↓
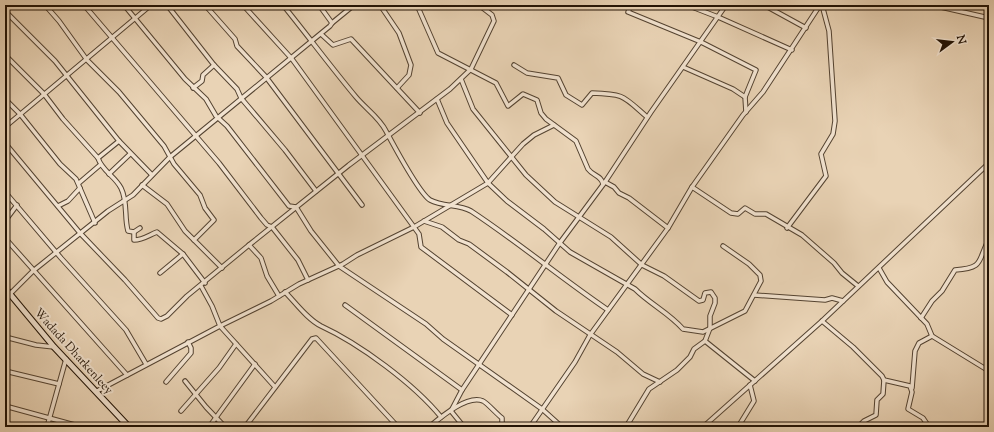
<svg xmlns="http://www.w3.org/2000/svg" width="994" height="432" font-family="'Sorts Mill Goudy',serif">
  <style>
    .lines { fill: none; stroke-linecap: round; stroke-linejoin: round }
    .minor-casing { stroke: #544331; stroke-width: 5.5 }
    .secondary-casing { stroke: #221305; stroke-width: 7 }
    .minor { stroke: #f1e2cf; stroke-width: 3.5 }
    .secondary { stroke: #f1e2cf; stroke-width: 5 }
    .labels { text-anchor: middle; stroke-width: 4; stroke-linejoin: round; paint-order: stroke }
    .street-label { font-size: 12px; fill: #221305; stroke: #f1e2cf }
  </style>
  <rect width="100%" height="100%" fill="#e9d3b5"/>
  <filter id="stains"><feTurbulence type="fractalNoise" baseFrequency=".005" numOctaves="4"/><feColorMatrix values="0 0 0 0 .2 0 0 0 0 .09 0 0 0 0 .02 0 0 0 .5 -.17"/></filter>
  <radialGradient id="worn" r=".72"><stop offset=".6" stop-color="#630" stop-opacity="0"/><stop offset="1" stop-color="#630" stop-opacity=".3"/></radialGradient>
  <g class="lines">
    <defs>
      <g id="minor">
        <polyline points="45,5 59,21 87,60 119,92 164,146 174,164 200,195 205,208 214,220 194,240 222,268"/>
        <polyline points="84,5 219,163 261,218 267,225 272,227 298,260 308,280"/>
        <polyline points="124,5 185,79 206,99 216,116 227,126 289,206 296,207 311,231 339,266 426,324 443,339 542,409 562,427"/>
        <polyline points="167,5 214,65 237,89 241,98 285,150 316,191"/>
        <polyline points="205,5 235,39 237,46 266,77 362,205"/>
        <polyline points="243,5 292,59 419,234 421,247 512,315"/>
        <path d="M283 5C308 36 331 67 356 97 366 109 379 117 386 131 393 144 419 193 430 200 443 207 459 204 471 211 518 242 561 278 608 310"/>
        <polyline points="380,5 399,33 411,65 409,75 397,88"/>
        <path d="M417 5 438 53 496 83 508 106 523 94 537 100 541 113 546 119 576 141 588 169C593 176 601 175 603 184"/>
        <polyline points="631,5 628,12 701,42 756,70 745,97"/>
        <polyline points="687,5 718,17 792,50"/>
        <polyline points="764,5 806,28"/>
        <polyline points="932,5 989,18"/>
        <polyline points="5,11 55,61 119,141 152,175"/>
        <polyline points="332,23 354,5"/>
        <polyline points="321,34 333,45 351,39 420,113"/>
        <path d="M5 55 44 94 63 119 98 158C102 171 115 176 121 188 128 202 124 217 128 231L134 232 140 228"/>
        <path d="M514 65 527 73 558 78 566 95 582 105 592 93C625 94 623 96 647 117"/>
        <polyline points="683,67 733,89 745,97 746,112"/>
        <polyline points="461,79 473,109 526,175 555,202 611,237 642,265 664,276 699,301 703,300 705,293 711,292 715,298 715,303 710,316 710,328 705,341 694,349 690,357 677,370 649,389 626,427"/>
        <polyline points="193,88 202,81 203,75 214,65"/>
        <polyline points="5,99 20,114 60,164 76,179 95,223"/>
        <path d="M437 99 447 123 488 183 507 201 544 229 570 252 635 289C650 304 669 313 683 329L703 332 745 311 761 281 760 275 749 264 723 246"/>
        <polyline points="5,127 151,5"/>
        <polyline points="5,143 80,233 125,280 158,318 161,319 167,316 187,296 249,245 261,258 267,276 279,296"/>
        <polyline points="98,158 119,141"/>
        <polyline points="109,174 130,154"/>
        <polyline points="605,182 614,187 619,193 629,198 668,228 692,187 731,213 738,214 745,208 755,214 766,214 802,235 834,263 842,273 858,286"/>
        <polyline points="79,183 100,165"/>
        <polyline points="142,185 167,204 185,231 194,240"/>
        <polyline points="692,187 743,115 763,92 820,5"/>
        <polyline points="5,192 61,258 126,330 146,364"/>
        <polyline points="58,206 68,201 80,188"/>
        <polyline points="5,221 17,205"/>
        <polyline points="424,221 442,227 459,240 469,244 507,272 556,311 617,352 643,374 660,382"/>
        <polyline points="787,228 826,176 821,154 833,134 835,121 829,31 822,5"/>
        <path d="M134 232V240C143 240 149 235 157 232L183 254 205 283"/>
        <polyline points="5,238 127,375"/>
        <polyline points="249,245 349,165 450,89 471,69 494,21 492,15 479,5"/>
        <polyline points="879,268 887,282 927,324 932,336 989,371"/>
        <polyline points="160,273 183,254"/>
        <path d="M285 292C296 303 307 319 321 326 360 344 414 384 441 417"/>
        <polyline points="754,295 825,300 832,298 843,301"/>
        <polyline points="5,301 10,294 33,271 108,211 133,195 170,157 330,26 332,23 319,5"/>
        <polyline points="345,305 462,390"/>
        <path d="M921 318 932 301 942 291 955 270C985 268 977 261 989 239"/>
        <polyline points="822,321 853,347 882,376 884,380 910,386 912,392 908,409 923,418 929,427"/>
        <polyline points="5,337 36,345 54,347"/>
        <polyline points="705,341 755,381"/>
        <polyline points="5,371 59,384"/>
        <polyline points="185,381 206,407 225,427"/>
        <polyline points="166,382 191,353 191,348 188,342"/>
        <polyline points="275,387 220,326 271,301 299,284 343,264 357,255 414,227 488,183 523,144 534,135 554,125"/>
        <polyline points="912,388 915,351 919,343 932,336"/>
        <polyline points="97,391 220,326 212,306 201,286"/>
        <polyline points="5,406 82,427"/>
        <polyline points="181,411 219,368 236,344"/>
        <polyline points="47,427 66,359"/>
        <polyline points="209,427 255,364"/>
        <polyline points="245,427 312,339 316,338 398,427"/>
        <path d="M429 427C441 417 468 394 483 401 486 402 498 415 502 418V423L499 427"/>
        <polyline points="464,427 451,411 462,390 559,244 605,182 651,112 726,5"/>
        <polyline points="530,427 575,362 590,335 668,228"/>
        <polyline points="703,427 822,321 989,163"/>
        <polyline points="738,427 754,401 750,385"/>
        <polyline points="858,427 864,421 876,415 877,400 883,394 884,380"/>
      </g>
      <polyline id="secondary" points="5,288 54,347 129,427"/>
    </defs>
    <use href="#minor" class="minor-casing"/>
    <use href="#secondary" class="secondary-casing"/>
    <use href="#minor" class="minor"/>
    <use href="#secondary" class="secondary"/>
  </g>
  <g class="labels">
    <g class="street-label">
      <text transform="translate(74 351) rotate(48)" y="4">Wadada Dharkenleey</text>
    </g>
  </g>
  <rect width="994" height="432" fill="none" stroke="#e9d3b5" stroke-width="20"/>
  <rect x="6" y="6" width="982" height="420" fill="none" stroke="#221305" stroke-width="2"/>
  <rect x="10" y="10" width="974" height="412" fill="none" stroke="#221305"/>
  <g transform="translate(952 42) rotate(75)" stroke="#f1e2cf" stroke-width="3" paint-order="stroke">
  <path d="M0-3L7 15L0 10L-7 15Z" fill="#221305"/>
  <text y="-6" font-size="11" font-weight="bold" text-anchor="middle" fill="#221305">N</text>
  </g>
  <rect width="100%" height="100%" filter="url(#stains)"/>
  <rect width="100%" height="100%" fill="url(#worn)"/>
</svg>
↑
↓
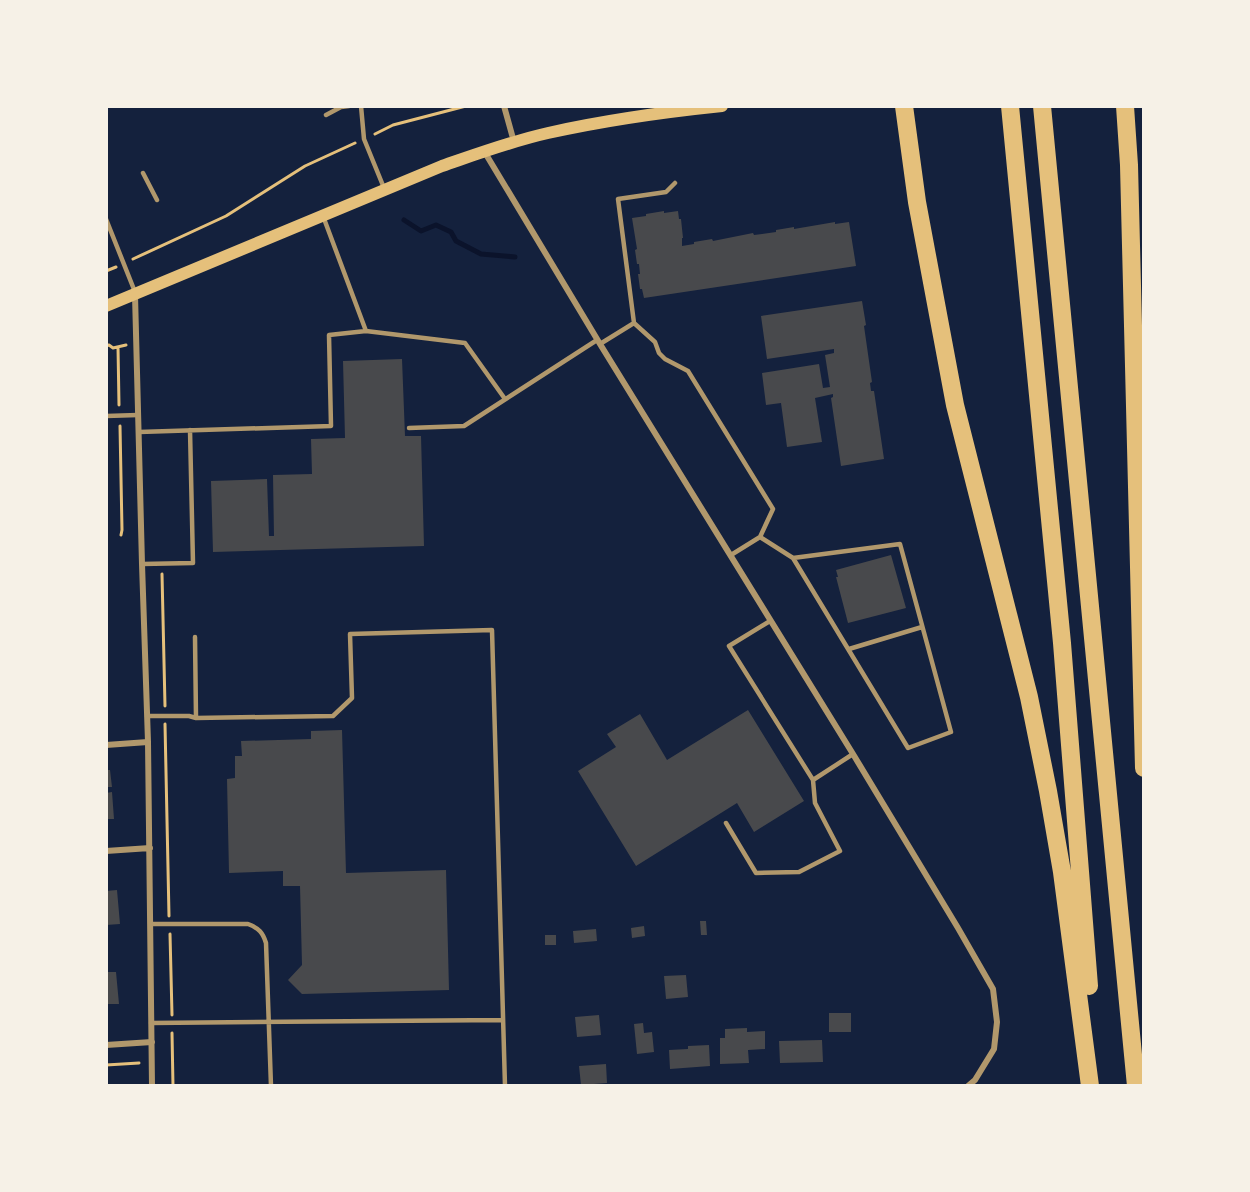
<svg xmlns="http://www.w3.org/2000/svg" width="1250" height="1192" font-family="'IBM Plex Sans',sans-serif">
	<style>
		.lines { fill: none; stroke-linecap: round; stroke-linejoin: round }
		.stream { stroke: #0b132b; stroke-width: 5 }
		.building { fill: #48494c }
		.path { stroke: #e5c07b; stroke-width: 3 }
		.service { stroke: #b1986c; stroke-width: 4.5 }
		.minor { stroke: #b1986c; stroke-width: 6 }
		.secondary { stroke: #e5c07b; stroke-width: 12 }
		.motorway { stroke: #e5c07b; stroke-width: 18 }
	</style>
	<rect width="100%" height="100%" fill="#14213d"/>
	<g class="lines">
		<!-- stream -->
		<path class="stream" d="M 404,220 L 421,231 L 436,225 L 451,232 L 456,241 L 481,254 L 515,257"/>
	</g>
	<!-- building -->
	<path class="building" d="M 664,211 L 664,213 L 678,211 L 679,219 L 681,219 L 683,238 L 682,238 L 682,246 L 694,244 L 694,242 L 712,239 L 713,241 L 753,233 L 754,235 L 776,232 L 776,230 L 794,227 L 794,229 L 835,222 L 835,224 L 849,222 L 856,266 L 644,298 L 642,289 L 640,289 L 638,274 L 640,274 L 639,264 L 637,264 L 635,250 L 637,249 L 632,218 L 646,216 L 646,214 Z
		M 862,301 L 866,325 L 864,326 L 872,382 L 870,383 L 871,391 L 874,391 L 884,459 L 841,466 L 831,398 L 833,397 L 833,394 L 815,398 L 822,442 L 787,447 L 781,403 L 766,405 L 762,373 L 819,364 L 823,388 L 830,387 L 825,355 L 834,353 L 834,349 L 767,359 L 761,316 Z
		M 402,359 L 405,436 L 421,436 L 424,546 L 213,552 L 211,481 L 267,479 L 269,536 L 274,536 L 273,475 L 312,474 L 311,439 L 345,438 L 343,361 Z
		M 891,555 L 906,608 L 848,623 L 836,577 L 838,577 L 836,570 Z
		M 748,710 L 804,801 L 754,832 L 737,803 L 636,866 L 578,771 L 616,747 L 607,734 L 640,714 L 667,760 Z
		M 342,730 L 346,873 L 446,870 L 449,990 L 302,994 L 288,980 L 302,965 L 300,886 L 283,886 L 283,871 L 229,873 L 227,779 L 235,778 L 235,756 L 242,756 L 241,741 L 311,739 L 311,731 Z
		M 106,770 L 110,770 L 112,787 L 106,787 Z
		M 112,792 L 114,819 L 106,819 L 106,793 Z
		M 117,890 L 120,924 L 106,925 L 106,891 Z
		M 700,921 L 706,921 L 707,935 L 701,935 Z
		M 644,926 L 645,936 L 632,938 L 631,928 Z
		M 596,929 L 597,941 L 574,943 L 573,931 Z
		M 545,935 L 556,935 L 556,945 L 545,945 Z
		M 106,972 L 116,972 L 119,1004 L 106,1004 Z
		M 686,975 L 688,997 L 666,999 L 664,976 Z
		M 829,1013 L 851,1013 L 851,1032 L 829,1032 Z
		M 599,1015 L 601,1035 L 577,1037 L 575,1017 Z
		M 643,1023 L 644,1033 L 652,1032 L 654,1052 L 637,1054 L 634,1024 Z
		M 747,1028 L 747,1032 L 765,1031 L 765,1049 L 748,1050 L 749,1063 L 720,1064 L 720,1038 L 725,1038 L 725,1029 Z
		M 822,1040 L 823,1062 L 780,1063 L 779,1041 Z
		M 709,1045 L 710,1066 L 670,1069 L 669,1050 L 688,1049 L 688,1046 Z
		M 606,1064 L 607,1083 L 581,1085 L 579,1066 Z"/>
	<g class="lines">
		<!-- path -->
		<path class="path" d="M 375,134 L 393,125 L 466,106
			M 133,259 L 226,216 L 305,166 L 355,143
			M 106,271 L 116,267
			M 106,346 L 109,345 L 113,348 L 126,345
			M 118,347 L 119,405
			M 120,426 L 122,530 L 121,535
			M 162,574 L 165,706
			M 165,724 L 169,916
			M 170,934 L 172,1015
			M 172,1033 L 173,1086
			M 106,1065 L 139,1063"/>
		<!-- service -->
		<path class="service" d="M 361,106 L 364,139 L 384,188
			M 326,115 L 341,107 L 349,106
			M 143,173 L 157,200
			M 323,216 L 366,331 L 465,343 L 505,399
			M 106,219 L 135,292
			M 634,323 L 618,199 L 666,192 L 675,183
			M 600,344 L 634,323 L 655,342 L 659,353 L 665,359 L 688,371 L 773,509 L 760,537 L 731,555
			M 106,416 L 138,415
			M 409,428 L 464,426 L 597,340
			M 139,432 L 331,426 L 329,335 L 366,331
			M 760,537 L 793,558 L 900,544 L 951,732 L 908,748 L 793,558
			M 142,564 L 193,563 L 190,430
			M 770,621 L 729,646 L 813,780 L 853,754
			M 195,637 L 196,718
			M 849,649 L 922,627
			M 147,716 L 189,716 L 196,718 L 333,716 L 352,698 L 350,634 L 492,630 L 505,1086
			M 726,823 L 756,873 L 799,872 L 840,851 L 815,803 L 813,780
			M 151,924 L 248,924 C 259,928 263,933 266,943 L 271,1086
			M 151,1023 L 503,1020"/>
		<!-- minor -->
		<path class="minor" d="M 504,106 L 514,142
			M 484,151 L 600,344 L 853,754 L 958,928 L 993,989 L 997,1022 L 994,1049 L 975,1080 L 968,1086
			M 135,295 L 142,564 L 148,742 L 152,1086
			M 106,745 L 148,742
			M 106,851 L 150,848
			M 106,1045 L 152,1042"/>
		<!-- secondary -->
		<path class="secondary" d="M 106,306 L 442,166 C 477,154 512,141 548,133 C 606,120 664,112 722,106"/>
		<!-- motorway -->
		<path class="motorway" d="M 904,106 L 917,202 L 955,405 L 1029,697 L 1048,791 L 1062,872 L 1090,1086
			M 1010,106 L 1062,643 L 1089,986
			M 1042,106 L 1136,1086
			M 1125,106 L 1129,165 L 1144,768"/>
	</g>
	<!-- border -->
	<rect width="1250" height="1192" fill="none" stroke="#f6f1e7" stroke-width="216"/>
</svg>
↑
### [INSTRUCTIONS TO FOLLOW]
Using the material above, copy every line in which the string "worn" occurs.

### [EXERCISE RESULT]
  <radialGradient id="worn" r=".72"><stop offset=".6" stop-color="#630" stop-opacity="0"/><stop offset="1" stop-color="#630" stop-opacity=".3"/></radialGradient>
  <rect width="100%" height="100%" fill="url(#worn)"/>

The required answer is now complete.